Reşit Galip

 

Cumhuriyet’in kuruluşundan önceleri başlamış olan Batılılaşma Hareketi, amacına ulaşamamış olsa da Cumhuriyet’in kurucu kadrolarını her alanda devrim yapmak zorunda bırakmamıştır. Pek çok devlet kurumunun batılı muadillerini yakalaması için ıslahatlar gerektirmiştir. Bu ıslahatların Yükseköğrenim Kurumlarına yansıması Üniversite Reformudur. Üniversite Reformu’nun gerçekleştiği dönem Millî Eğitim Bakanı olan ve bu reformu gerçekleştirebilmek için sarf ettiği çabalarıyla öne çıkan Reşit Galip’in hayatı, “Millî Kahramanlar” yazı dizisinin bu ayki konusudur.

Gençlik Yılları

Reşit Galip 1893 yılında Rodos Adası’nda doğmuştur. Babası Bulgaristan’ın İslimye kasabasından mahkeme reisi Hacı Mehmet Bey, annesi ise Rodoslu Münevver Hanım’dır. İlköğretimine Rodos’ta başlamış, ortaöğrenimine İzmir’de devam etmiş, ardından Rodos’ta Saint Jean-Babtiste Fransız Koleji’nde eğitim almıştır (Namık,1934).

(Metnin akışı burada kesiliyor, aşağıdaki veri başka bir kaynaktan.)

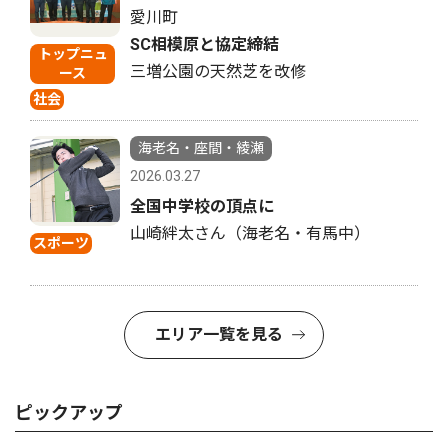
愛川町
SC相模原と協定締結
トップニュ
三増公園の天然芝を改修
ース
社会
海老名・座間・綾瀬
2026.03.27
全国中学校の頂点に
山崎絆太さん（海老名・有馬中）
スポーツ
エリア一覧を見る
ピックアップ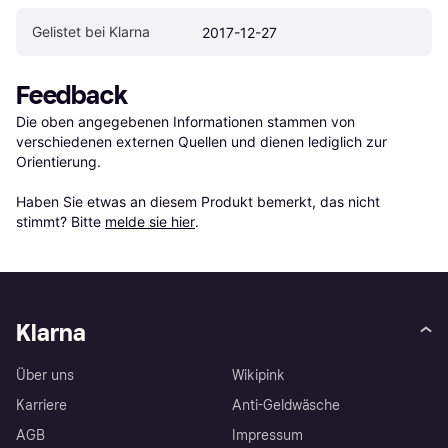
Gelistet bei Klarna
2017-12-27
Feedback
Die oben angegebenen Informationen stammen von 
verschiedenen externen Quellen und dienen lediglich zur 
Orientierung.

Haben Sie etwas an diesem Produkt bemerkt, das nicht 
stimmt? Bitte 
melde sie hier
.
Klarna
Über uns
Wikipink
Karriere
Anti-Geldwäsche
AGB
Impressum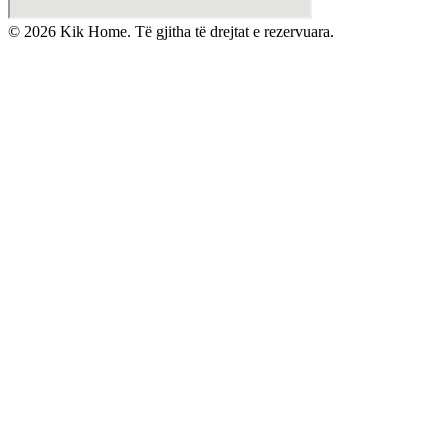
©
2026
Kik Home. Të gjitha të drejtat e rezervuara.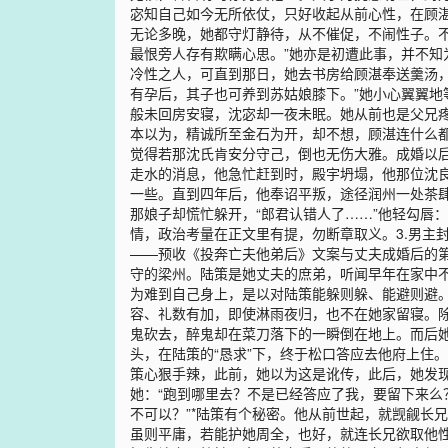
宓知自己如今无所依仗，只好收起从前心性，在顾
无论多晚，她都守灯静待，从不催促，不闹性子。不
最恨旁人存有欺瞒心思。”她亦是初遭此事，并不知
冷性之人，可直到那日，她去书房给顾湛奉送羹汤
有孕后，其子也可养到苏姑娘膝下。”她小心翼翼地
般未回房安寝，沈宓却一夜未眠。她从前也是父兄
本以为，精诚所至金石为开，却不想，顾湛连什么
觉得若那沈氏肯安分守己，倒也无伤大雅。成婚以
走水的消息，他急忙赶到时，殿宇坍塌，他那位沈
一些。直到四年后，他奉诏平叛，途径润州一处茶肆
那娘子却慌忙躲开，“郎君认错人了……”他轻勾唇：“
情，政治考量在正文里有提，勿断章取义。3.男主
——预收《投奔亡夫他弟后》文案与丈夫成婚后的
守的梁州。陆策是她丈夫的庶弟，听闻早年在家中
为难到自己身上，是以对陆策能躲则躲、能避则避
容、礼数有加，即使淋雨夜归，也不在她家留寝。除
鬼砍去，醉鬼却在菜刀落下的一瞬倒在地上。而后她
头，在陆策的“恳求”下，终于松口答应去他府上住
策心狠手辣，此前，她以为这是讹传，此后，她发
她：“跑到哪里去？不是已经答应了我，要留下来么
不可以？”*陆策有个秘密。他从前世起，就觊觎长
虽则平庸，若能护她周全，也好，就连长兄欲取他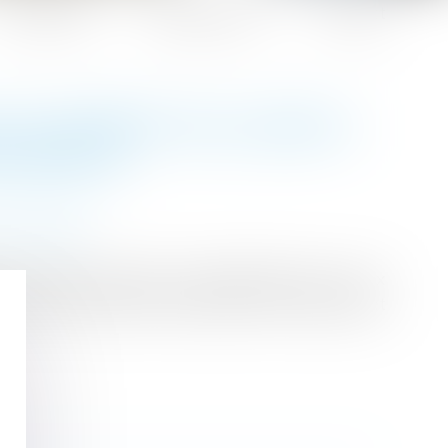
Honoraires
Espace client
Contact
R UN PARENT DE LOUER À
X RÉDUIT
 succession
r les parents de louer un appartement à un prix
iscal, le ministre de l’Économie, des Finances et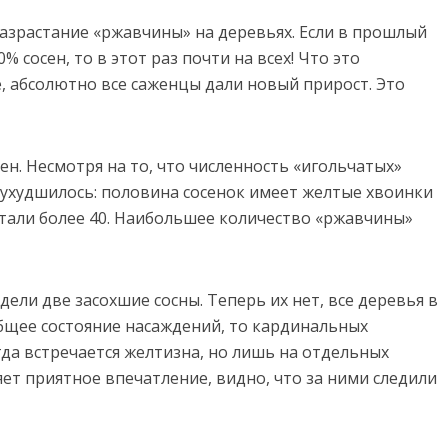
разрастание «ржавчины» на деревьях. Если в прошлый
 сосен, то в этот раз почти на всех! Что это
е, абсолютно все саженцы дали новый прирост. Это
сен. Несмотря на то, что численность «игольчатых»
 ухудшилось: половина сосенок имеет желтые хвоинки
итали более 40. Наибольшее количество «ржавчины»
ели две засохшие сосны. Теперь их нет, все деревья в
общее состояние насаждений, то кардинальных
гда встречается желтизна, но лишь на отдельных
яет приятное впечатление, видно, что за ними следили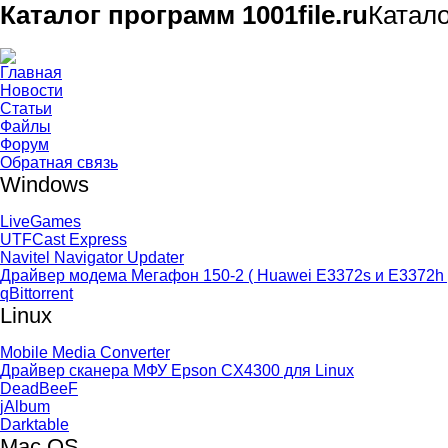
Каталог программ 1001file.ru
Катал
Главная
Новости
Статьи
Файлы
Форум
Обратная связь
Windows
LiveGames
UTFCast Express
Navitel Navigator Updater
Драйвер модема Мегафон 150-2 ( Huawei E3372s и E3372h 
qBittorrent
Linux
Mobile Media Converter
Драйвер сканера МФУ Epson CX4300 для Linux
DeadBeeF
jAlbum
Darktable
Mac OS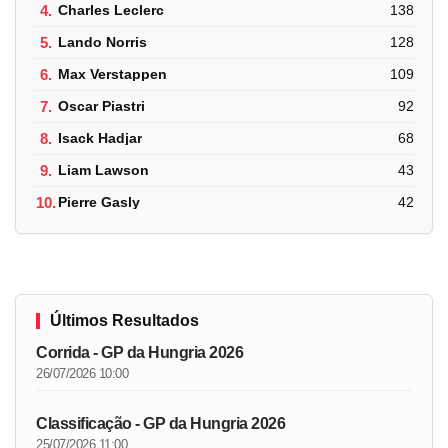
4.
Charles Leclerc
138
5.
Lando Norris
128
6.
Max Verstappen
109
7.
Oscar Piastri
92
8.
Isack Hadjar
68
9.
Liam Lawson
43
10.
Pierre Gasly
42
Últimos Resultados
Corrida - GP da Hungria 2026
26/07/2026 10:00
Classificação - GP da Hungria 2026
25/07/2026 11:00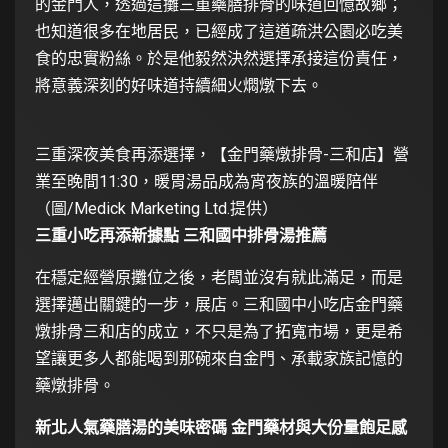
的金門人，透過這攤三重藥膳排骨的味道回憶故鄉；
也知道很多在地居民，已經成了這道疏洪公園必吃美
食的忠實粉絲。於是他毅然決然選擇承接這份責任，
將意義深刻的好味道持續細火燜燉下去。
三重深夜美食再添選擇，【金門藥燉排骨-三和店】營
業至晚間11:30，暖胃湯品成為宵夜族的溫暖陪伴
（圖/Medick Marketing Ltd.提供）
三重小吃再添新據點 三和國中排骨湯推薦
在穩定經營原攤位之後，老闆並沒有就此滿足，而是
選擇邁出關鍵的一步，展店。三和國中小吃店金門藥
燉排骨三和店的成立，不只是為了拓寬市場，更是希
望讓更多人都能喝到那碗來自金門、承載家族記憶的
藥燉排骨。
新北人氣藥膳湯的美味密碼 金門藥材與大份量飽足感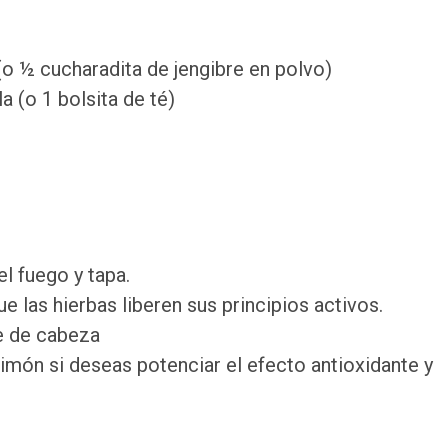
 (o ½ cucharadita de jengibre en polvo)
a (o 1 bolsita de té)
el fuego y tapa.
e las hierbas liberen sus principios activos.
je de cabeza
imón si deseas potenciar el efecto antioxidante y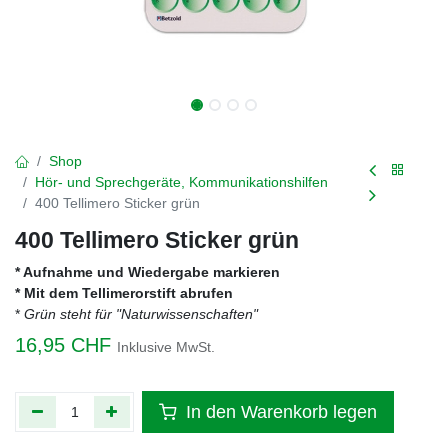
Shop
Hör- und Sprechgeräte, Kommunikationshilfen
400 Tellimero Sticker grün
400 Tellimero Sticker grün
* Aufnahme und Wiedergabe markieren
* Mit dem Tellimerorstift abrufen
*
Grün steht für "Naturwissenschaften"
16,95
CHF
Inklusive MwSt.
In den Warenkorb legen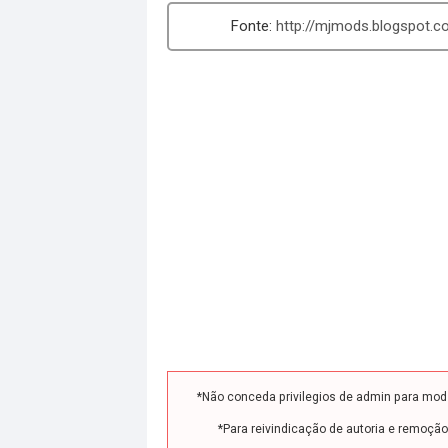
http://mjmods.blogspot.
*Não conceda privilegios de admin para mo
*Para reivindicação de autoria e remoçã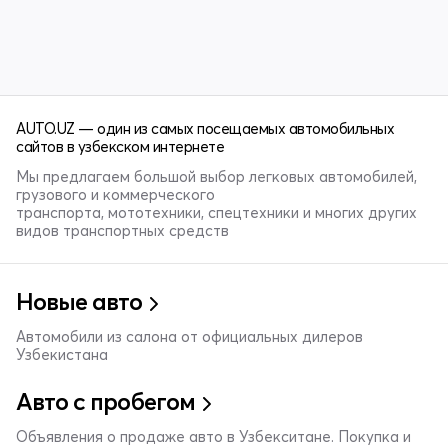
AUTO.UZ — один из самых посещаемых автомобильных
сайтов в узбекском интернете
Мы предлагаем большой выбор легковых автомобилей,
грузового и коммерческого
транспорта, мототехники, спецтехники и многих других
видов транспортных средств
Новые авто
Автомобили из салона от официальных дилеров
Узбекистана
Авто с пробегом
Объявления о продаже авто в Узбекситане. Покупка и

1911 yılında İstanbul’daki Askeri Tıbbiye’de eğitim almaya devam ederken, bir grup arkadaşıyla beraber Türk Ocakları’nı kurmuştur. Bu örgüte bağlı olarak kurulmuş olan “Askeri Okullar, Mülkiye Tıbbiyeliler ve Baytar Mektepleri Birliğinin teşkilat müfettişliği görevini üstlenmiştir (Şapolyo, 1934).

Tıbbiye öğrencisi iken, Balkan Savaşı ve Büyük Taarruza, Çatalca ve Kafkas cephelerinde savaşa katılmıştır. Bu cephelerde hekimlik yapmıştır. Kafkas cephesinde Batum ve havalisinde 1,5 yıl Artvin, Hopa ve Orhun civarındaki askerî harekâtlara katılmıştır. Daha sonra Giresun seyyar jandarma müfrezesiyle birlikte Tortum havalisindeki Onuncu Kolordu’ya katılmıştır (Başar, 2004).

Millî Mücadele Yılları

1919’da bir grup arkadaşıyla Anadolu’ya geçmiştir. Köylülere yardım ederek ülkeye çok daha faydalı olduğuna inanan Dr. Reşit Galip, Kütahya’nın Tavşanlı ilçesinde ve bağlı köylerinde halkla iş birliği yaparak bir “Köycülük Teşkilatı” projesi hazırlamıştır (Kırdar, 1936). Bunun üzerine “Köycü Reşit Galip Olarak anılmıştır.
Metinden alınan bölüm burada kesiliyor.